Massa scored an unexpected victory in the first round, with 37 per cent of the vote against 30 per cent for Milei and 24 per cent for Bullrich.
On Thursday, Milei’s party, La Libertad Avanza, alleged in an electoral court that officials had perpetrated a “colossal fraud” against him in the first round, “considerably” altering the result. The document cited anonymous sources.
“The ruling party is showing very crude signs of desperation and we have no doubt that they are capable of resorting to any kind of stunt to hold on to power,” Milei said in a radio interview on Friday.
Peronist officials have accused Milei of trying to sow doubt about Argentina’s electoral system, which has not suffered major fraud cases since the country’s return to democracy in 1983.
The claims will raise tensions on Sunday in what is projected to be a closely fought run-off. Whoever wins more votes will take office on December 10.
Both candidates had high rejection rates and pollsters were expecting a larger than usual number of blank ballots, said Guido Moscoso, manager at research company Opinaia.
“I couldn’t vote for either one,” said Carolina de la Rosa, 40, who runs a shoe business. “Massa has done nothing to fix the economy and Milei is a danger to the rights that we have fought for in Argentina.”
In the last weeks of campaigning, Milei has sought to moderate his radical image. His final ad, released on Thursday, explicitly rules out controversial policies for which he has previously expressed support, such as privatising education and healthcare, and scrapping all gun controls.
Massa, meanwhile, has sought to divert attention from the economy by sowing fear of Milei, including via a sophisticated digital campaign.
Peronist politicians have warned that the libertarian would dramatically increase the cost of energy, transport and sewerage and that he and his vice-presidential candidate Victoria Villarruel — who has often defended Argentina’s 1970s rightwing military dictatorship — pose a threat to the country’s democracy.

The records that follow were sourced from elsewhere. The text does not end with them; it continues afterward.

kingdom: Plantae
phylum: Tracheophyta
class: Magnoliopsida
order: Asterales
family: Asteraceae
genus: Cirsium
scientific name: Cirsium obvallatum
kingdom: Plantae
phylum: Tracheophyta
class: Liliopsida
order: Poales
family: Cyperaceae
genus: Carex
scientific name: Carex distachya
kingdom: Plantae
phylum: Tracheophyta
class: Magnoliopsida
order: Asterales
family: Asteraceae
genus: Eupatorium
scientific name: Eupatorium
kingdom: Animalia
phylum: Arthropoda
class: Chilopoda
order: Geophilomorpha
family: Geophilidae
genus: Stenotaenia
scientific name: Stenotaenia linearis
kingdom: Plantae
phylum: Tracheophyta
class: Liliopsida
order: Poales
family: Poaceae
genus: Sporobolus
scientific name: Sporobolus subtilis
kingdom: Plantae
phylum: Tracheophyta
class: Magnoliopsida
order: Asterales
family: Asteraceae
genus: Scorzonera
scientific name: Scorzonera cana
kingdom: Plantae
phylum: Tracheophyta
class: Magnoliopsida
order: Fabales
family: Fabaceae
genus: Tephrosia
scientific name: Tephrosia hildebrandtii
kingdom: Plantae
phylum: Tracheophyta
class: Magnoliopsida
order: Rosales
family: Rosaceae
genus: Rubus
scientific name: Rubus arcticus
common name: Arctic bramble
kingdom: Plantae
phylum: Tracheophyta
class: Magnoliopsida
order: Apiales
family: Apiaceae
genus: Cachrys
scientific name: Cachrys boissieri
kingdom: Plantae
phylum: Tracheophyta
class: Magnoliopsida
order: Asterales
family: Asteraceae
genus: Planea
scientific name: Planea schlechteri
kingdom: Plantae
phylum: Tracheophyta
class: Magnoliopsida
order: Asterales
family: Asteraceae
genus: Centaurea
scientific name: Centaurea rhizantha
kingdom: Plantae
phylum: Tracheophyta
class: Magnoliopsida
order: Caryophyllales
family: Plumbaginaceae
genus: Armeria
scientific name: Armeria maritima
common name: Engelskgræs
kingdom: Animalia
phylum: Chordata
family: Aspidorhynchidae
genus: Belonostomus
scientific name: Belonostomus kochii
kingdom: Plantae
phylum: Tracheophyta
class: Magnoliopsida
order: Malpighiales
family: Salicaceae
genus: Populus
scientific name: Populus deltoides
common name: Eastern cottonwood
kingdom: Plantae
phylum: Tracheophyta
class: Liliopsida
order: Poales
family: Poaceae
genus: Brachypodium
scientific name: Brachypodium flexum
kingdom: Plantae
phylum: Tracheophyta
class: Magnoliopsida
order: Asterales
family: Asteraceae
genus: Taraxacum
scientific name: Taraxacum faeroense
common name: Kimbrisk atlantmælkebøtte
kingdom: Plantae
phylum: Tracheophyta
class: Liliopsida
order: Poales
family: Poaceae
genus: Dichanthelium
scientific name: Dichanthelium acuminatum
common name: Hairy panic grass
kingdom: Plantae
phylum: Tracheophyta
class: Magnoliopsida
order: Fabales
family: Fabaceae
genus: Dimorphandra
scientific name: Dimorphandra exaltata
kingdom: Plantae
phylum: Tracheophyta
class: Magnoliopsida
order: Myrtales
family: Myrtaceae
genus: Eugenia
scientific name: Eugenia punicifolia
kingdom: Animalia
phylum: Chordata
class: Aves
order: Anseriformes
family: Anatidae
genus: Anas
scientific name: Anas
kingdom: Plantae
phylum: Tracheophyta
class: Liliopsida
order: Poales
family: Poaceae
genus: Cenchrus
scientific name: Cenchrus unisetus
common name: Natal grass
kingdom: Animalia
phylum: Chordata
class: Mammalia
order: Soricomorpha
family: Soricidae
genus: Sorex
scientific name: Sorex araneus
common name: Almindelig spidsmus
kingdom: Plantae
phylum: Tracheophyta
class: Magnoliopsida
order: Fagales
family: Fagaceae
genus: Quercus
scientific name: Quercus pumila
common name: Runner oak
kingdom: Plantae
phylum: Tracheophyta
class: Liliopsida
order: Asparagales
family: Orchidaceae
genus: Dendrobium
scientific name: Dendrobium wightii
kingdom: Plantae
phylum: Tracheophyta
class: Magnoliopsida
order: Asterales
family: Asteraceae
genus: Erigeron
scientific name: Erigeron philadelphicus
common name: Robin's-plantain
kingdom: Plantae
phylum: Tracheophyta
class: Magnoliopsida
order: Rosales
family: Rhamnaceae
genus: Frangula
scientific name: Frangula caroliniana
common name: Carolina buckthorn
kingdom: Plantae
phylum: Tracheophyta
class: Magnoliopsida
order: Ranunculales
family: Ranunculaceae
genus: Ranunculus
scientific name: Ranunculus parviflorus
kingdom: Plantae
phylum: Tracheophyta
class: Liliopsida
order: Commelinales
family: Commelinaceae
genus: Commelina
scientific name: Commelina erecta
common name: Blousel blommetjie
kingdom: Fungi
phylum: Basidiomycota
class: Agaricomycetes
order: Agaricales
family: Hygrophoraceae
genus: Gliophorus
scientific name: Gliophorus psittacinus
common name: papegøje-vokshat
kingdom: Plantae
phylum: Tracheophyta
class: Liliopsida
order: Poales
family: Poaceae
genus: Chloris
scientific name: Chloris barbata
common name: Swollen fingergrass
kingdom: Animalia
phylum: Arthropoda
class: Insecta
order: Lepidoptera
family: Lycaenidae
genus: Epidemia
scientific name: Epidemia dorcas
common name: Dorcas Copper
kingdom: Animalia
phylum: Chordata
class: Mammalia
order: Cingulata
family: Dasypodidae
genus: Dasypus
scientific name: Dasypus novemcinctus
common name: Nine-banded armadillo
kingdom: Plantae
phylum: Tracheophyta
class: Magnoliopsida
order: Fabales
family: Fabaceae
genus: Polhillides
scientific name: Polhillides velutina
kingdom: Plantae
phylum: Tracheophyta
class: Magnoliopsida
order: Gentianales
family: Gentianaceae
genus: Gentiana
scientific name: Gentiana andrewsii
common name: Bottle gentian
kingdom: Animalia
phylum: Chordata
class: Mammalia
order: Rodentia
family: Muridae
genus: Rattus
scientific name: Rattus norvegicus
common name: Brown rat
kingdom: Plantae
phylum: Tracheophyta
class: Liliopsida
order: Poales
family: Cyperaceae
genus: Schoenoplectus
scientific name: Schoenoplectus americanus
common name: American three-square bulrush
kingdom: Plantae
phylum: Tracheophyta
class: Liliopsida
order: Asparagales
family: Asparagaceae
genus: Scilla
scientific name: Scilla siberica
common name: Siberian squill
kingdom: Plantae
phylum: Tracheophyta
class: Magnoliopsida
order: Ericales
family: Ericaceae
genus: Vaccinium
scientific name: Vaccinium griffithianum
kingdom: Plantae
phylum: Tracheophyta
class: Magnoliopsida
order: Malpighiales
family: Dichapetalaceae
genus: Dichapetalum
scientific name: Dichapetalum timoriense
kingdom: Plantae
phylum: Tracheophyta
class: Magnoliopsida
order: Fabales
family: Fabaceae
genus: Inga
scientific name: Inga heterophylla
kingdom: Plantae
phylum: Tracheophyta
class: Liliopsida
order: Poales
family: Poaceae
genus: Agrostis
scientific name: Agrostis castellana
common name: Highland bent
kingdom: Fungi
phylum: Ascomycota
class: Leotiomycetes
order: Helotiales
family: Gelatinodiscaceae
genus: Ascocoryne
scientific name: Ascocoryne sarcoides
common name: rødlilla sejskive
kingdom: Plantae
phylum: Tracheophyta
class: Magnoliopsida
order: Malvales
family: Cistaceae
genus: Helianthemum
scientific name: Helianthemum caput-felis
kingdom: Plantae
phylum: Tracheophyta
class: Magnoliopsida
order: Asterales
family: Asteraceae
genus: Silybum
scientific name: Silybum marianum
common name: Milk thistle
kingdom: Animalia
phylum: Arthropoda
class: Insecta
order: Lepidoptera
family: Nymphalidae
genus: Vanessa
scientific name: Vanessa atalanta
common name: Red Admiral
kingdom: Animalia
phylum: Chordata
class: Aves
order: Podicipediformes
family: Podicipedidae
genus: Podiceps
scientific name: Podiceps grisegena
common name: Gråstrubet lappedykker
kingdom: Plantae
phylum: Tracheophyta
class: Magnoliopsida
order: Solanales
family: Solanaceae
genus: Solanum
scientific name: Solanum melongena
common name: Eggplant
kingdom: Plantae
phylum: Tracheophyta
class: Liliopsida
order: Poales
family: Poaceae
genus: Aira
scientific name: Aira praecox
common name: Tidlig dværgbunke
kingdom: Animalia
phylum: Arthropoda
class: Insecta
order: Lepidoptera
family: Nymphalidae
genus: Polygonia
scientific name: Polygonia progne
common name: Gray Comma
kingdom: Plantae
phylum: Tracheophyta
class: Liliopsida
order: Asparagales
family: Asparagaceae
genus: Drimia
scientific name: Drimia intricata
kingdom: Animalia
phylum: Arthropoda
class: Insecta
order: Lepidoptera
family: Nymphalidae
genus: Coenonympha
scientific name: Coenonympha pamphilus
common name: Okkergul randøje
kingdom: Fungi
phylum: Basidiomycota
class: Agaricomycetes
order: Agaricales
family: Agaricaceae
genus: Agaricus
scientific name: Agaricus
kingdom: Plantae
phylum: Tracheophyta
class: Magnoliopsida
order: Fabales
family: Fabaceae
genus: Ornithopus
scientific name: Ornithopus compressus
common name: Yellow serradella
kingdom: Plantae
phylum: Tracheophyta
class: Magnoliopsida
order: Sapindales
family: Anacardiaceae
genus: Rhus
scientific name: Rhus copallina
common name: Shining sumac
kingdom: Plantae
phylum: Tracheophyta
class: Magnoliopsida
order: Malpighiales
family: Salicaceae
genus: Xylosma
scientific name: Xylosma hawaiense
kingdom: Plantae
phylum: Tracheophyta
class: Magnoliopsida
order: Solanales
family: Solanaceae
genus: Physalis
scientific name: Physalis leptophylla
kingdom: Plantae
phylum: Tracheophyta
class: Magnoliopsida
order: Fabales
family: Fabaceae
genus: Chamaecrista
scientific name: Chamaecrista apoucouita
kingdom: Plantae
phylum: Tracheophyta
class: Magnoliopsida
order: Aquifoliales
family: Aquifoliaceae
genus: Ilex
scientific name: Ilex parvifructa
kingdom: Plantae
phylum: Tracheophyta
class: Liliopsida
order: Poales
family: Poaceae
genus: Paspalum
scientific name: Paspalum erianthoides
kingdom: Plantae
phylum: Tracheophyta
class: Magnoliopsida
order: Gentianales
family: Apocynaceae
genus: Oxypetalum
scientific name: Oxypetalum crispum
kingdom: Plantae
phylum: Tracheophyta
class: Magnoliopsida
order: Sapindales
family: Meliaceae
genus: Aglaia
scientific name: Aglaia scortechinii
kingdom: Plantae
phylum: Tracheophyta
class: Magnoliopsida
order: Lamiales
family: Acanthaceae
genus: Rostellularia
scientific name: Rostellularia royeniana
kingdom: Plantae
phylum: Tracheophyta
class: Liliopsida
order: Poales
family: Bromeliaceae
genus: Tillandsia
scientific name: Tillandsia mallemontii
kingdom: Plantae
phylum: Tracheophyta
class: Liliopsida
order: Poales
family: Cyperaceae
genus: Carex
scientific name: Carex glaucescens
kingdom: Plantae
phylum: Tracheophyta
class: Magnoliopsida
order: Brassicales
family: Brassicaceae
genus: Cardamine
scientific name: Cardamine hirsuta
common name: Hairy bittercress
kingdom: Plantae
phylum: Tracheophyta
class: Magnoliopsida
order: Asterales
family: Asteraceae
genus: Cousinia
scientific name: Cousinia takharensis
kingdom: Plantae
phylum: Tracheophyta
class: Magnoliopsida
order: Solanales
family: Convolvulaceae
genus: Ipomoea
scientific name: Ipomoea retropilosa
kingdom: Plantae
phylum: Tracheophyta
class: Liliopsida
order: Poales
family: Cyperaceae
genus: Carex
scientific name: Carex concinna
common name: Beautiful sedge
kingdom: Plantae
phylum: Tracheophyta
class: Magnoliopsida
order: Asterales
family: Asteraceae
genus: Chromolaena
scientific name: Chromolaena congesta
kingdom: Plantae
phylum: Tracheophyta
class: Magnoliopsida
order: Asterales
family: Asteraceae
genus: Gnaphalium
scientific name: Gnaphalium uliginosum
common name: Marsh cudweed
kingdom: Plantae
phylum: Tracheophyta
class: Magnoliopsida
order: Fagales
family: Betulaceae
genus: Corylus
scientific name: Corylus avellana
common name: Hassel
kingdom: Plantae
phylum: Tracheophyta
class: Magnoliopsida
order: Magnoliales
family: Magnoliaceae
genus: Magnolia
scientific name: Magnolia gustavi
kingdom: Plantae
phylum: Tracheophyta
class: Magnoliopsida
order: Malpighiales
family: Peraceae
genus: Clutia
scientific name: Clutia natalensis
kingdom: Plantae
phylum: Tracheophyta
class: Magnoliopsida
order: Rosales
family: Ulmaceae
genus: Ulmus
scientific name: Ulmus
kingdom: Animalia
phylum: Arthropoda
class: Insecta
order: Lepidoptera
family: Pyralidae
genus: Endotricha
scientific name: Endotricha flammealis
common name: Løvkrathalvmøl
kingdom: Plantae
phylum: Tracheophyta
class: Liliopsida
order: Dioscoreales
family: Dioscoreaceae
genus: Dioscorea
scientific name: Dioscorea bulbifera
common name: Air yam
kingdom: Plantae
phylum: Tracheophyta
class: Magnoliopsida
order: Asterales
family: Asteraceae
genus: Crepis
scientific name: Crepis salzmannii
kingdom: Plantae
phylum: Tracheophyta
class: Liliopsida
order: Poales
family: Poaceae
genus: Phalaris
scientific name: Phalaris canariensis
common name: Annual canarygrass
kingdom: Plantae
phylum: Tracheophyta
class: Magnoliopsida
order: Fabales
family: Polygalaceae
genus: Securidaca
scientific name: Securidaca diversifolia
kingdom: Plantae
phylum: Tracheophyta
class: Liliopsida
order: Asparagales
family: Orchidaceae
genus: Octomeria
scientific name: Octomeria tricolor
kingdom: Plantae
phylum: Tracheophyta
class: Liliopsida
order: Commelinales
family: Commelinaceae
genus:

“I don’t trust Massa but this is a choice between democracy or fascism,” said psychologist Marcela Brzusrowski, 56. “Villarruel wants to exterminate all those who care about social justice, just like the dictatorship did.”
Massa will benefit from the Peronists’ powerful political machine to mobilise voters, while Milei’s La Libertad Avanza coalition, founded in 2021, will rely on some support from Juntos por el Cambio to pad out its patchier nationwide structure.
A victory by either candidate would have surprised most Argentines a year ago, said Moscoso.
“The empirical evidence suggests it is very unlikely that a government with this economic situation could win re-election . . . but Argentina’s presidency has also never been won by such an outsider or someone with such extreme views,” he said. “Whatever happens, this will go down as an outlier among presidential elections in Latin America.”